Çalışma Yönergeleri:
A. 2017'ye dair iyimserlik üzerine olan alıntıda, arkadaş gönderilen yeni yıl mesajına ne yanıt veriyor?
B. 2017'ye dair iyimserlik üzerine olan alıntıyı kaldığı yerden devam ettirin.

Verilen Alıntı:
* * * * * * * * *

"Pek iç açıcı günlerde yaşamıyoruz. Ülkenin durumu malum. Karamsar olmak için her şey mevcut. Koyu karanlığın mizahımıza yaptığı katk...
"Pek iç açıcı günlerde yaşamıyoruz. Ülkenin durumu malum.
Karamsar olmak için her şey mevcut. Koyu karanlığın mizahımıza yaptığı katkı
bile artık bizleri kesmiyor. Yeni bir yıla giriyoruz. 2017 yılına. Ben nedense
iyimserim. Hatta bir arkadaşıma da “2017′de gerçekten güzel günler göreceğiz.
Bunu yaz bir kenara” diye bir yeni yıl mesajı bile yolladım. O da, “Güneş
doğunca kenara yazdığımı göndereceğim” diye yanıtlamış beni. Çanlar
romanımdaki, 2017 ile ilgili öngörümün gerçekleşmesini çok isterim ama esas
olan bu da değil. Karanlık ne kadar yoğunlaşırsa sonunda güneşin doğması o
kadar kaçınılmazdır."

* * * * * * * * *

Veriler:
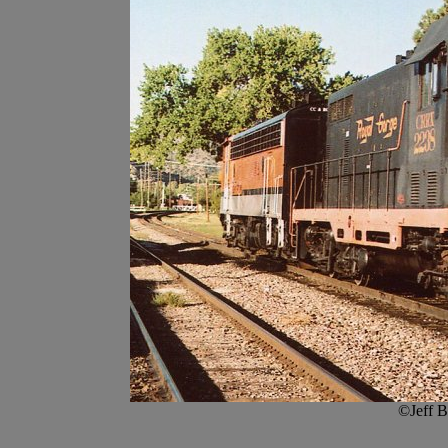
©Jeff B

* * * * * * * * *

Maddelere Göre Yanıtlar:
A. Güneş doğunca kenara yazılanı göndereceğini söylüyor.

B.
Bir ülkede diktatörlük olup olmadığını ya da ne ölçüde
diktatörlük olduğunu anlamak için belirli ölçütler vardır. Bu ölçütler,
sanıldığının ve empoze edildiğinin tersine, asla sandık olamaz. Çünkü
diktatörlüklerin hepsinde sandık vardır. Elbette diktatörlüğün dozuna göre
anlamını iyice kaybetmiş, “sanduka”dan farksız bir sandıktır bu. Aslında sandık
da bir diktatörlük ölçüsüdür. Bir ülkede diktatörün ya da tek parti
diktatörlüğünün aldığı oy oranının yüksekliğidir bu.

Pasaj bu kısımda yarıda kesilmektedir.